**SOURCE PASSAGE**
Segment Open

The concept of dissolution equilibrium is fundamental in understanding how compounds dissolve in solutions. Dissolution involves the dissolving of a solute in a solvent to form a solution. When a solid like barium fluoride (\( \text{BaF}_2 \)) is added to water, it reaches a point where it cannot dissolve any further, and a saturated solution is formed. At this point, the rate at which \( \text{BaF}_2 \) dissolves into its ions equals the rate at which the ions come together to form \( \text{BaF}_2 \) again.

In a chemical equation, dissolution equilibrium can be represented as:\[ \text{BaF}_2(s) \rightleftharpoons \text{Ba}^{2+}(aq) + 2\text{F}^-(aq) \]

• The double arrow (↔) signifies that the reaction can go both ways, emphasizing equilibrium.
• Each side of the equation has equal rates of reaction, implying a balance in concentrations over time.

Segment Closed

**PROVIDED DATA**
Segment Open

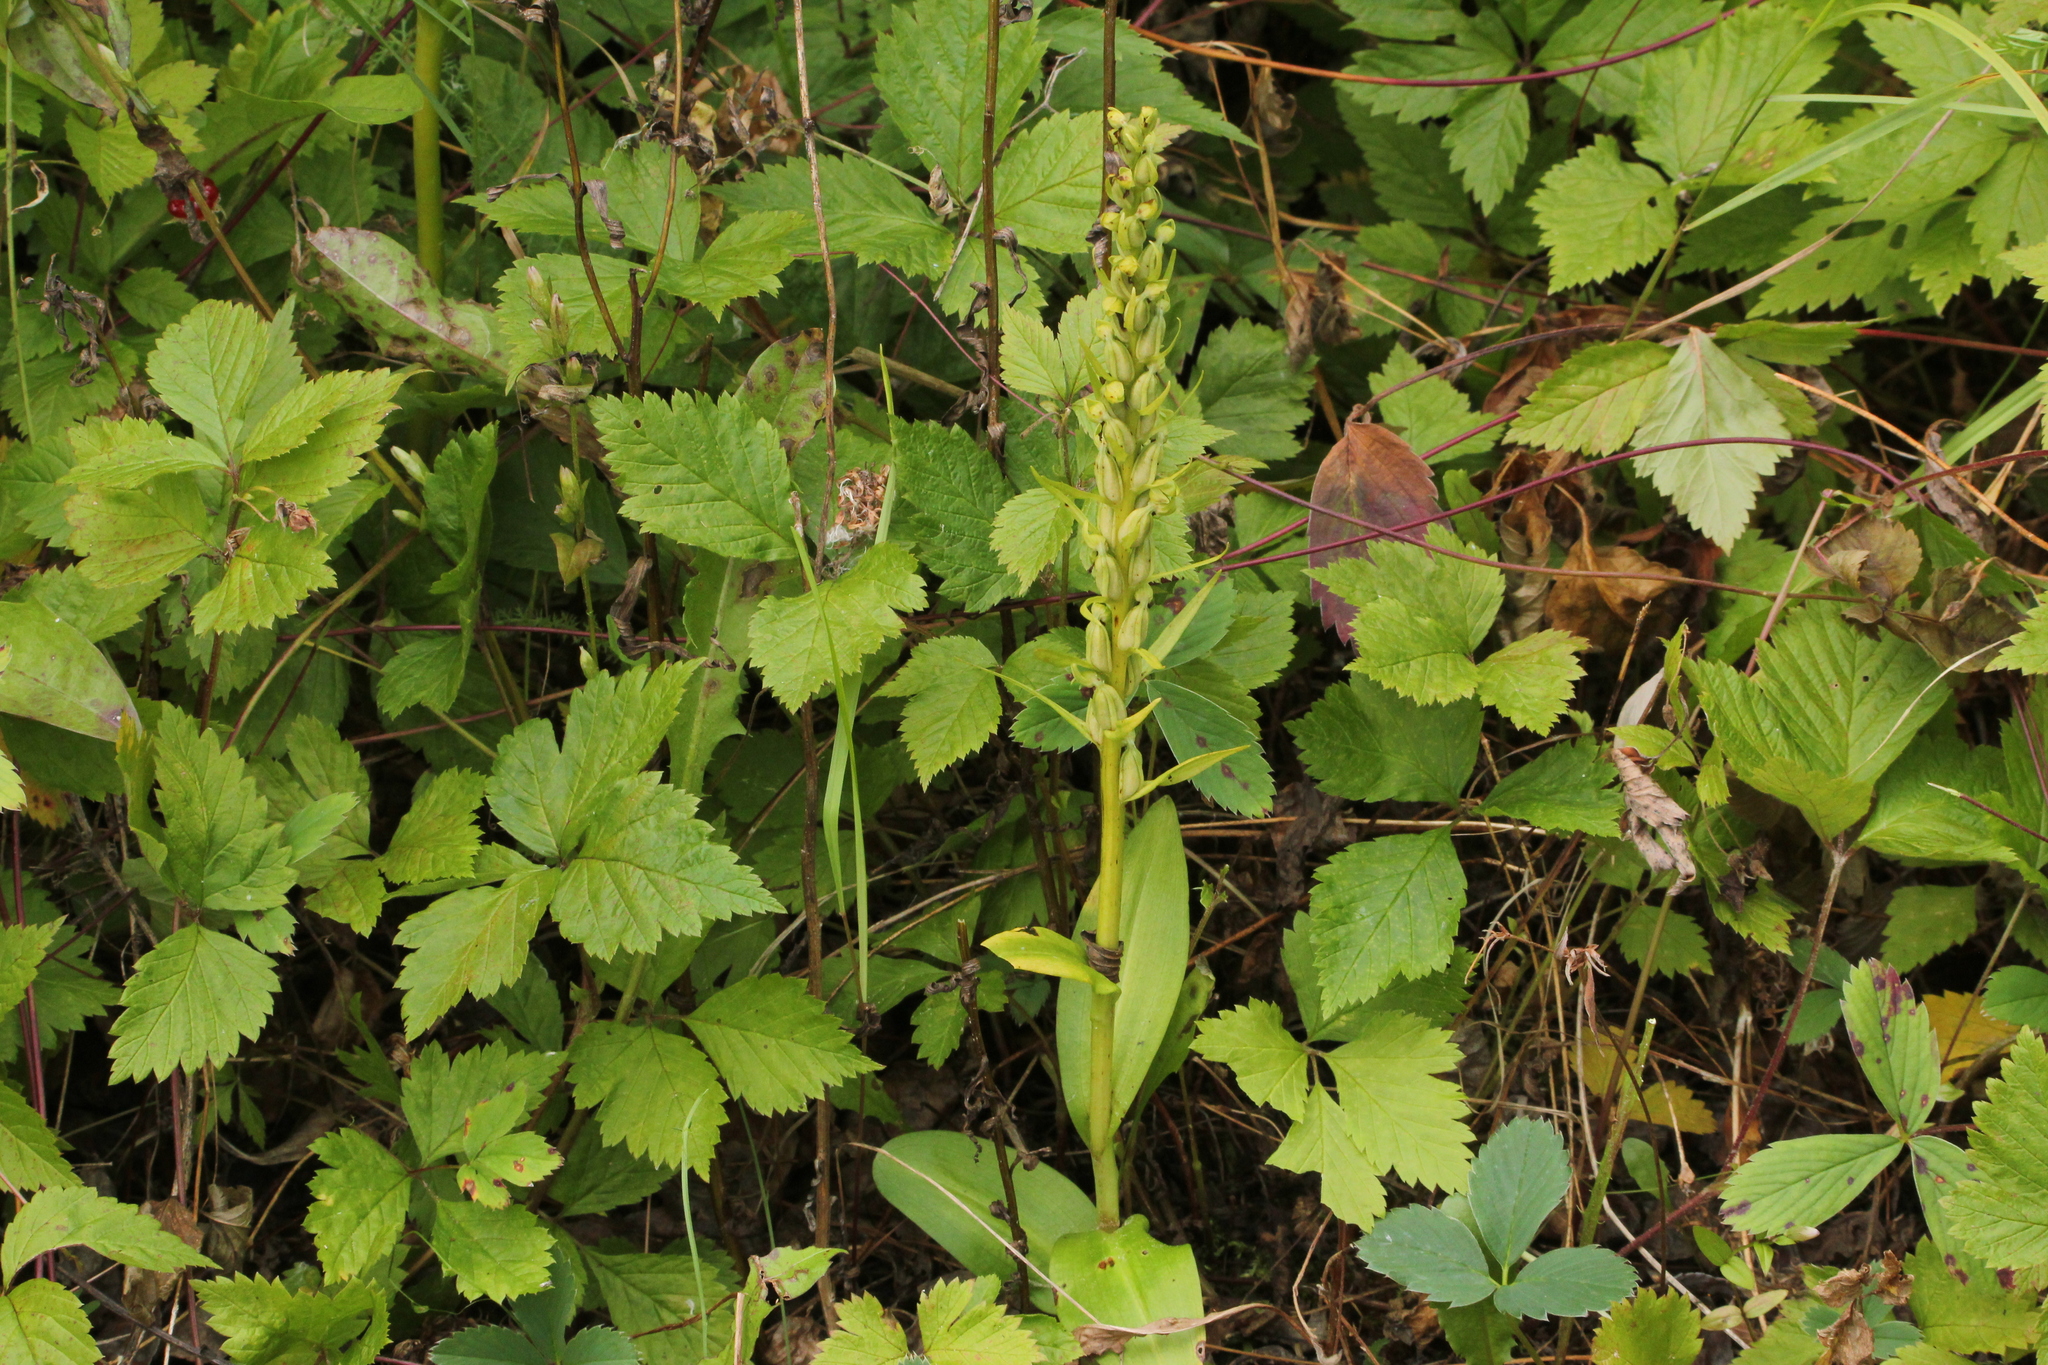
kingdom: Plantae
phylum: Tracheophyta
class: Liliopsida
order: Asparagales
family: Orchidaceae
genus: Dactylorhiza
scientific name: Dactylorhiza viridis
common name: Longbract frog orchid
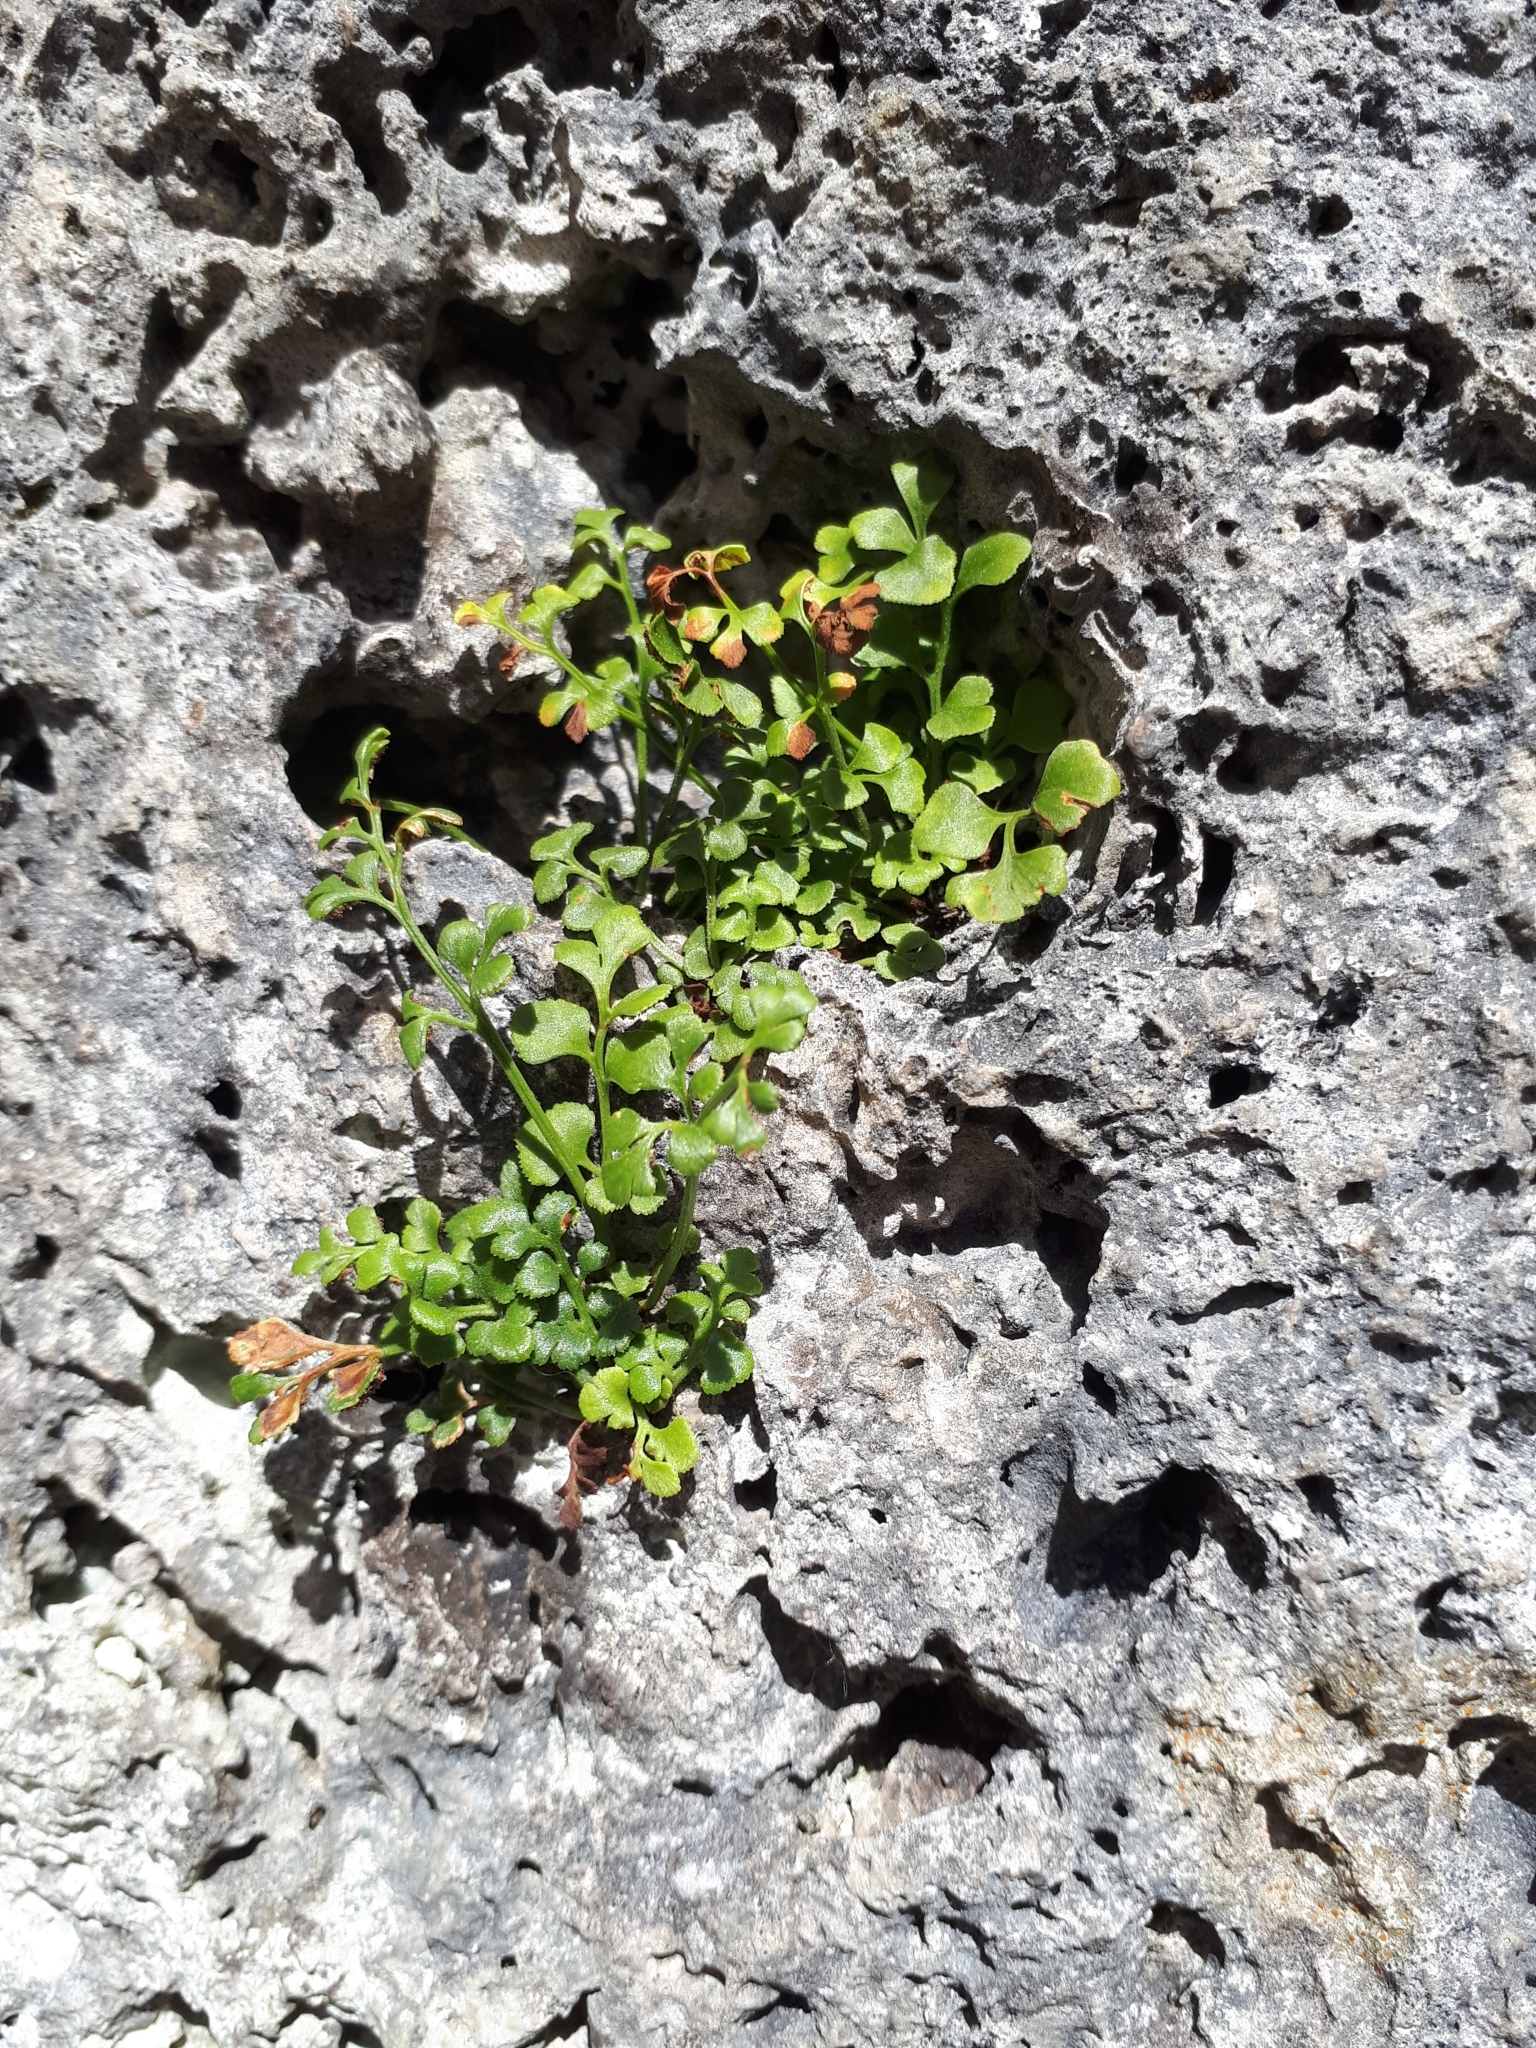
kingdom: Plantae
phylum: Tracheophyta
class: Polypodiopsida
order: Polypodiales
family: Aspleniaceae
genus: Asplenium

Segment Closed

**CHECK YOUR UNDERSTANDING**
1. List each chemical species in the equation given in the passage on dissolution equilibrium, with its physical state.
2. Pick up the passage on dissolution equilibrium after its last sentence and continue it.

**EXPECTED OUTPUTS**
1. BaF₂ (solid), Ba²⁺ (aqueous), F⁻ (aqueous)

2.
This balance allows for the calculation of different ion concentrations in a solution and is fundamental to predicting how much solute can be dissolved under certain conditions.

Ion concentration is a measure of how much of a particular ion is present in a solution. For compounds like \( \text{BaF}_2 \), dissolution leads to the formation of ions in specific ratios. When \( \text{BaF}_2 \) dissolves, it splits into one barium ion (\( \text{Ba}^{2+} \)) and two fluoride ions (\( \text{F}^- \)).

The goal is often to find these concentrations at equilibrium. In this scenario, if \( x \) is the concentration of \( \text{Ba}^{2+} \), then \( 2x \) would be the concentration of \( \text{F}^- \) due to its stoichiometry:

• The stoichiometric coefficients (from the balanced equation) guide us in determining the relational expression for ion concentrations.
• The solubility product equation helps relate the concentrations: \( K_\text{sp} = [\text{Ba}^{2+}][\text{F}^-]^2 \)

This relationship is crucial in determining how much of a solute can form ions before they precipitate out of the solution.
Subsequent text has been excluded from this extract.